> To-do item
After finding the line that holds "exposure_s: 1/30" below, set down that line and the rest through the final one exactly, leaving the pictures out.

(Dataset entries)

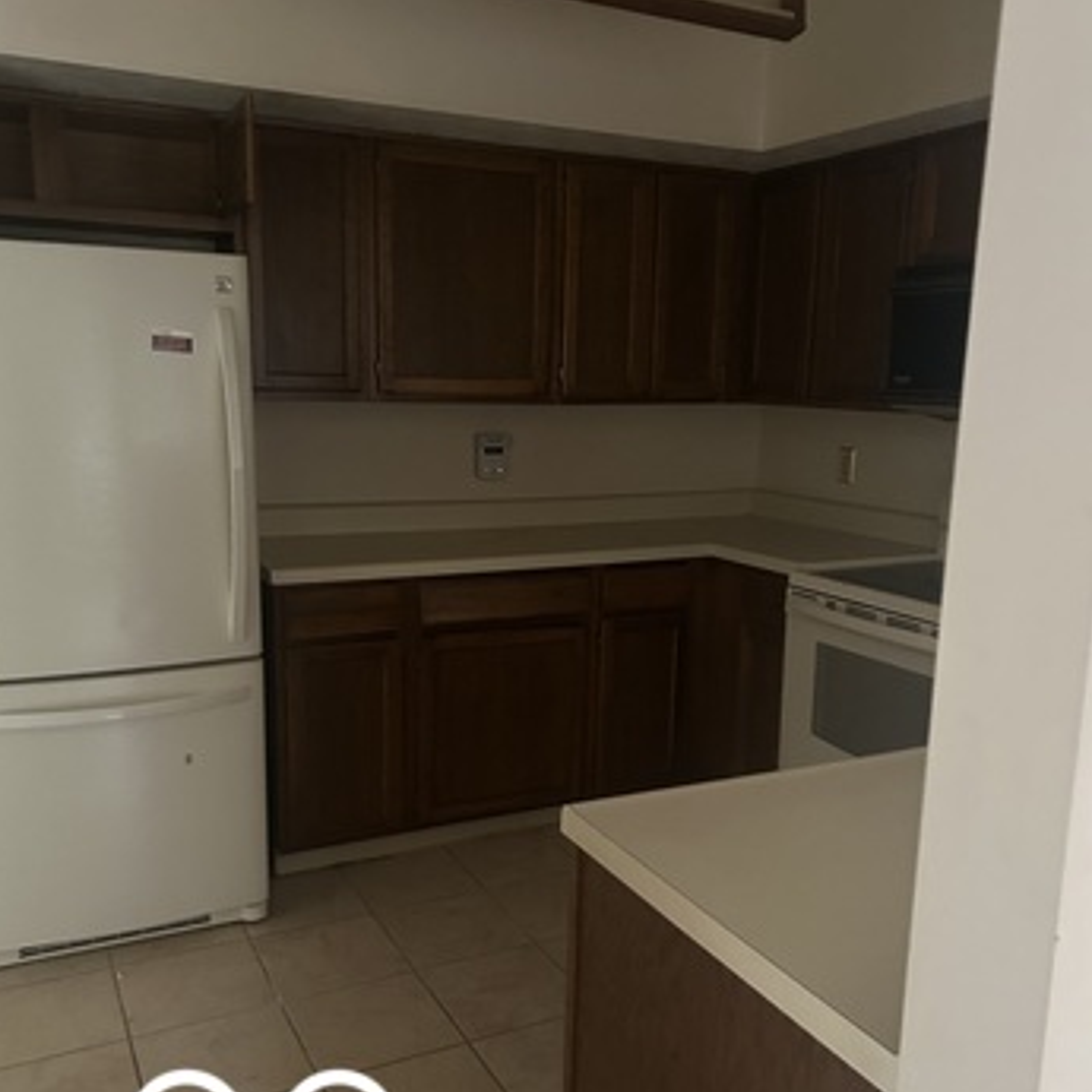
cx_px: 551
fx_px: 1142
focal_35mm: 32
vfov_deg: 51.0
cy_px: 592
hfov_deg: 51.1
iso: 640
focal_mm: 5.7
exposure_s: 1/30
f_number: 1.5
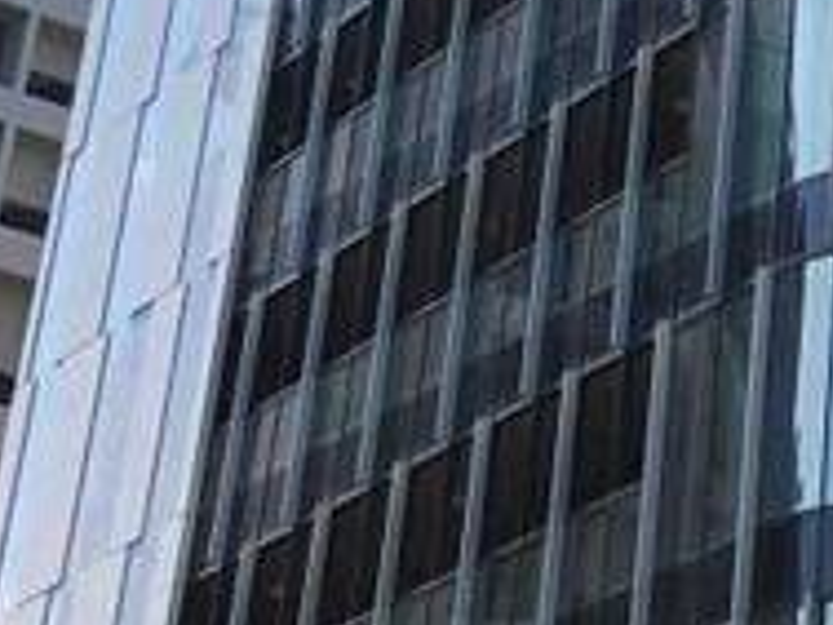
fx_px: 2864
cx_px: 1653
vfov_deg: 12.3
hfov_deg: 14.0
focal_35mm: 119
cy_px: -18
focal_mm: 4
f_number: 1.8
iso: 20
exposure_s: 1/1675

> Answer section
exposure_s: 1/30
f_number: 1.5
fx_px: 2864
cx_px: 1653
vfov_deg: 12.3
hfov_deg: 14.0
focal_35mm: 119
cy_px: -18
focal_mm: 4
f_number: 1.8
iso: 20
exposure_s: 1/1675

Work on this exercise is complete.